00:00

Apache Kafka Zookeeper

Apache Kafka is a popular tool used for building real-time data pipelines and streaming applications. To work properly, Kafka needs a system to manage and coordinate its cluster of servers. This is where ZooKeeper comes in.

Role of ZooKeeper in Kafka

ZooKeeper is like the manager of a Kafka cluster. It keeps track of all the Kafka servers (called brokers), maintains configuration information, and handles leader elections for topics. This helps Kafka to remain reliable, consistent, and fault-tolerant.

  • Manages Kafka brokers and nodes.
  • Tracks which broker is the leader for a topic partition.
  • Stores metadata about topics, partitions, and consumer groups.
  • Notifies brokers of changes in the cluster.
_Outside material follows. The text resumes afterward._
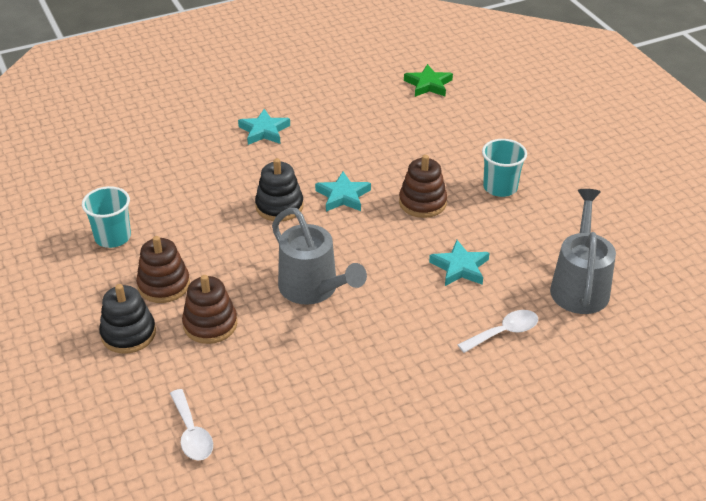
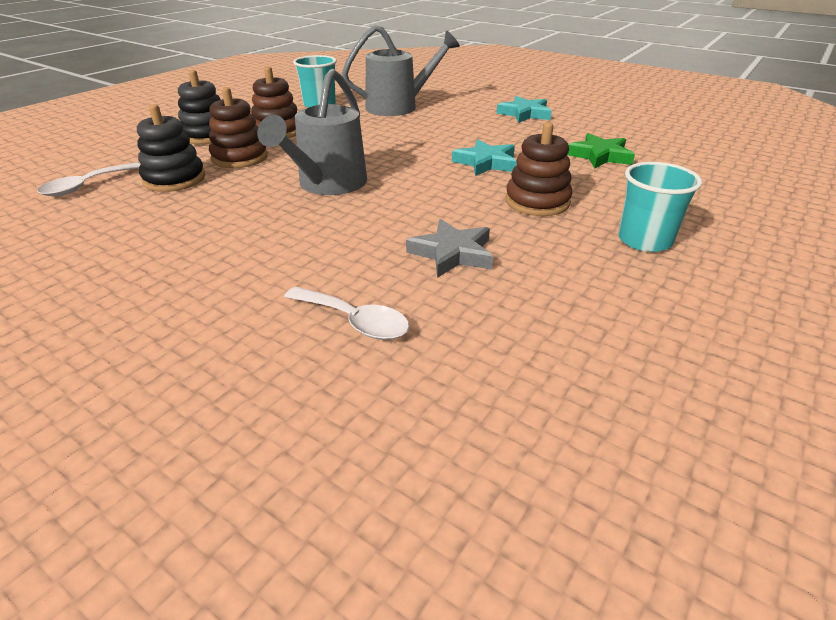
camera: 60 degrees right, 5 degrees down
black stacking toy [255,158,304,222] -> black stacking toy moved to [137,104,205,192]
green star [404,64,453,97] -> green star moved to [567,133,635,168]
turquoise star [429,240,489,286] -> grey star [406,219,493,278]
grey watering can [550,189,616,314] -> grey watering can moved to [342,25,460,116]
Simple Kafka-ZooKeeper Example

Suppose you want to create a Kafka topic called orders. ZooKeeper helps Kafka by managing which broker will be the leader for the partitions of this topic. This ensures that producers and consumers always know which broker to send data to or read data from.

# Start ZooKeeper
bin/zookeeper-server-start.sh config/zookeeper.properties

# Start Kafka broker
bin/kafka-server-start.sh config/server.properties

# Create a topic named "orders"
bin/kafka-topics.sh --create --topic orders --bootstrap-server localhost:9092 --partitions 3 --replication-factor 1

Summary

In simple terms, Kafka ZooKeeper is the backbone that keeps a Kafka cluster organized and running smoothly. It acts as a coordinator, helping brokers communicate, elect leaders, and maintain cluster metadata. Without ZooKeeper, managing Kafka in a distributed environment would be very difficult.